== BLOCCO DI TESTO ==
──────

Il motore di queste realtà è rappresentato da figure di professionisti e volontari che quotidianamente accompagnano i ragazzi con disabilità, cercando di trasformare quest’ultima in ricchezza, in un valore aggiunto.
Da due anni, infatti, è attivo un servizio di sostegno sociale e di supporto alle famiglie che vivono la disabilità dei figli o familiari, e che il più delle volte si ritrovano ad affrontare molteplici sfide da sole, senza un aiuto concreto.
Il Riviera Village, struttura vacanze che si affaccia sul mare di Desusino, fa da sfondo a numerose attività di gruppo, come la musicoterapia, i giochi in piscina e molto altro. Si realizza così un potenziamento socio – relazionale, tale da creare uno spazio sicuro e accogliente per i ragazzi.
«Ci muoviamo nel gruppo – dice Margherita Salsetta, assistente sociale e coordinatrice del progetto – questa è la nostra forza. Loro mi hanno cambiata, trasmettendomi tanto amore. Mi danno la forza per andare avanti. Sono loro che aiutano noi, in realtà».
Lo scopo è quello di creare un contesto che si affianchi a quello familiare attraverso una terapia di gruppo, al fine di favorire la loro inclusione e integrazione nei diversi contesti sociali nonché l’inserimento nel mondo del lavoro.

──────

(Voci della raccolta)
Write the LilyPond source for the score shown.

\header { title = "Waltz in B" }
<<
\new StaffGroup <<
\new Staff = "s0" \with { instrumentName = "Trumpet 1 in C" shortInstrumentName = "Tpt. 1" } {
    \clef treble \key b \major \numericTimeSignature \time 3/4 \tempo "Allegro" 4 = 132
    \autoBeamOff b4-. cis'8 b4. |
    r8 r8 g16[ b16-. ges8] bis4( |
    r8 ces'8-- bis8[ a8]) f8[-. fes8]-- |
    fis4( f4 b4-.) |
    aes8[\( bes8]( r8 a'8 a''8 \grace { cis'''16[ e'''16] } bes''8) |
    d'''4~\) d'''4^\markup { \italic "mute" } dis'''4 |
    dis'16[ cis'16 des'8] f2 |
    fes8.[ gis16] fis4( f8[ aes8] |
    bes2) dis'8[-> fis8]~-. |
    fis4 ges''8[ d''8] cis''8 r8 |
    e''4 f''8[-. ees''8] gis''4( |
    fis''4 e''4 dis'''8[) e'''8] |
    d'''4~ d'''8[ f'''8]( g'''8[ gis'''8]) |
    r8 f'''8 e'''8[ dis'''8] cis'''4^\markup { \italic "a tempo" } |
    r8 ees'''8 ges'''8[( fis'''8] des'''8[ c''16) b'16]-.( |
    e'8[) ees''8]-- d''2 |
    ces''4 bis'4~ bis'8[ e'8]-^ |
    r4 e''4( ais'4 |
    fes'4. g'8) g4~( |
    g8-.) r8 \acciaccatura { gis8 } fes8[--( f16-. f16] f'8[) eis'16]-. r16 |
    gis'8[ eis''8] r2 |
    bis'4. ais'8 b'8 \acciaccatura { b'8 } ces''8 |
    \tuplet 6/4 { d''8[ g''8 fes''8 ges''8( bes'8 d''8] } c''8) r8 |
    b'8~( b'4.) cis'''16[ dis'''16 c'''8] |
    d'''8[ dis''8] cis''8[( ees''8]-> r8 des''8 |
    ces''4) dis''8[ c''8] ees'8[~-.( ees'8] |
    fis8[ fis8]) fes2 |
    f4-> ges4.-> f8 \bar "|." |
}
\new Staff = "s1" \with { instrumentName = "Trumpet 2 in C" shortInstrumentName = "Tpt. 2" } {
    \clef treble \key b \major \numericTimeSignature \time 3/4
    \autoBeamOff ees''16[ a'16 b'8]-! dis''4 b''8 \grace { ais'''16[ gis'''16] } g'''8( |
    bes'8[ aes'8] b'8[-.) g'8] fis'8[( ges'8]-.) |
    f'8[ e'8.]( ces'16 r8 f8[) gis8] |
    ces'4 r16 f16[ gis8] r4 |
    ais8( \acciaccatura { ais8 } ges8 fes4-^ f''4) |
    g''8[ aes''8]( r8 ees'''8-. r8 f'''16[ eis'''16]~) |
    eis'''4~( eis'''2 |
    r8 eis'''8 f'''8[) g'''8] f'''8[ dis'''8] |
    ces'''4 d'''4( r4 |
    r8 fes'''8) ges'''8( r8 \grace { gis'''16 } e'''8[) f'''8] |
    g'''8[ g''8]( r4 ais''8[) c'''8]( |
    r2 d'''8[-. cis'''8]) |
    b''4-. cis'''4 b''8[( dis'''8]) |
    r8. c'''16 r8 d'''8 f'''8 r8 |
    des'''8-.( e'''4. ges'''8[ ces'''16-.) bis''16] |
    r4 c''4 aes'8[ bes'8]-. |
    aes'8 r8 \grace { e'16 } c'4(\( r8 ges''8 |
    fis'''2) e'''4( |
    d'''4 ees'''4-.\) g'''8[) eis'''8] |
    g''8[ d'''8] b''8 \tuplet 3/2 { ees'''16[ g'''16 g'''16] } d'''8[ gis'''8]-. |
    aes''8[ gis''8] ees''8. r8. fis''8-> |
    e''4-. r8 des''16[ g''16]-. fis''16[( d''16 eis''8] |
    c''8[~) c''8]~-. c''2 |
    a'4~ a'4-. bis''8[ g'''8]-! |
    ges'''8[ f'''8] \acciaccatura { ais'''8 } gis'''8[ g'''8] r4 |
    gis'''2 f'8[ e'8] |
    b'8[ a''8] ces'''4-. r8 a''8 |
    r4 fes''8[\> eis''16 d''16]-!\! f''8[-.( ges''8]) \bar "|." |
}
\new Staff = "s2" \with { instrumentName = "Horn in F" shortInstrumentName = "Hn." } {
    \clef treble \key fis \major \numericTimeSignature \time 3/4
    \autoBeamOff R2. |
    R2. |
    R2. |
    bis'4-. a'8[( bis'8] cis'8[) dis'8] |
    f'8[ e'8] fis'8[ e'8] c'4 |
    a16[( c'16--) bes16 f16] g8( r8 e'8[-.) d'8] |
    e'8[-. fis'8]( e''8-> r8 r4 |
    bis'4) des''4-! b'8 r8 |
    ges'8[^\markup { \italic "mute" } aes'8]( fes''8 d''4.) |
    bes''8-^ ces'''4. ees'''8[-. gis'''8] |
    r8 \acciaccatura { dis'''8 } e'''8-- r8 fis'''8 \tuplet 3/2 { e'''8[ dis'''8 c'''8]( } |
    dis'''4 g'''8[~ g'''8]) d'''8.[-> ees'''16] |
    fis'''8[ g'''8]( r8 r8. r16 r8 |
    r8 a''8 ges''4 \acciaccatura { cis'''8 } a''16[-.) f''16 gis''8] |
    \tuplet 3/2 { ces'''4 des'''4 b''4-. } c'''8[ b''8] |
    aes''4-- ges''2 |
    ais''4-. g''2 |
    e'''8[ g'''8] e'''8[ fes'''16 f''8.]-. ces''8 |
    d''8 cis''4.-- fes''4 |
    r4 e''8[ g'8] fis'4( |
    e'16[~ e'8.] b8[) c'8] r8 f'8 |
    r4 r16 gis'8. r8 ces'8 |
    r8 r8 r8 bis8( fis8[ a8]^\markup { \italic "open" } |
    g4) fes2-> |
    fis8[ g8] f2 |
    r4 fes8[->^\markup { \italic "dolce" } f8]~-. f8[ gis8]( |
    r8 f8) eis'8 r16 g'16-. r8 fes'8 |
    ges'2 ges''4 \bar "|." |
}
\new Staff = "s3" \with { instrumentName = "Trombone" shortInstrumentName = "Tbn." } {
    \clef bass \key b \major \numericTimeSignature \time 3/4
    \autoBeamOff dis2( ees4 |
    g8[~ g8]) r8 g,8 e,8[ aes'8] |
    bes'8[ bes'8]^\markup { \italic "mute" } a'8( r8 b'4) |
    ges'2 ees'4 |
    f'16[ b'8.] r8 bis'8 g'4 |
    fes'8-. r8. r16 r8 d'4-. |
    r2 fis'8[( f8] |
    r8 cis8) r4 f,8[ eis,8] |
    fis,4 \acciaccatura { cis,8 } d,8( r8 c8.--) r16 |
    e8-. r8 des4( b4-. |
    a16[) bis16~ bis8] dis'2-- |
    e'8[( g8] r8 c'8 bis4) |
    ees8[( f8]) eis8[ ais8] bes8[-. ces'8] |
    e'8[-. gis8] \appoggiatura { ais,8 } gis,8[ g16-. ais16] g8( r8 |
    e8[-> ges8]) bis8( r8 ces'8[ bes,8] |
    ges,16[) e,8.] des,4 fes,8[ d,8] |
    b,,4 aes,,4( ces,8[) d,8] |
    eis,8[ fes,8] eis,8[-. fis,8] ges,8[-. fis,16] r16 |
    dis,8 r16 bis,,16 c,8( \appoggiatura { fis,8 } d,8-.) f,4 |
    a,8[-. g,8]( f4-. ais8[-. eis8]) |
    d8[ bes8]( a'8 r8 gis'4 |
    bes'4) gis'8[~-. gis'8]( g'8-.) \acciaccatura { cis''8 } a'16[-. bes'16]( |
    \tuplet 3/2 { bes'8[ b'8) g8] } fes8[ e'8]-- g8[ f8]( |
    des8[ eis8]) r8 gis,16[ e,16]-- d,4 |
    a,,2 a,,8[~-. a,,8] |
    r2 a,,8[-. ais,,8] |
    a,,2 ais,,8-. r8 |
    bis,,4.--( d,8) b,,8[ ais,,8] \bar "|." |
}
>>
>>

──────

== CONSEGNA 1 ==
Nel testo sul sostegno ai ragazzi con disabilità, da quanto tempo è attivo il servizio di supporto alle famiglie?
== CONSEGNA 2 ==
Trascrivi dal testo sul sostegno ai ragazzi con disabilità il passo che comincia con "Da due anni, infatti, è" e finisce con "per i ragazzi.".
I record non hanno alcun legame con il testo.

== SPAZIO RISPOSTA 1 ==
Da due anni.

== SPAZIO RISPOSTA 2 ==
Da due anni, infatti, è attivo un servizio di sostegno sociale e di supporto alle famiglie che vivono la disabilità dei figli o familiari, e che il più delle volte si ritrovano ad affrontare molteplici sfide da sole, senza un aiuto concreto.
Il Riviera Village, struttura vacanze che si affaccia sul mare di Desusino, fa da sfondo a numerose attività di gruppo, come la musicoterapia, i giochi in piscina e molto altro. Si realizza così un potenziamento socio – relazionale, tale da creare uno spazio sicuro e accogliente per i ragazzi.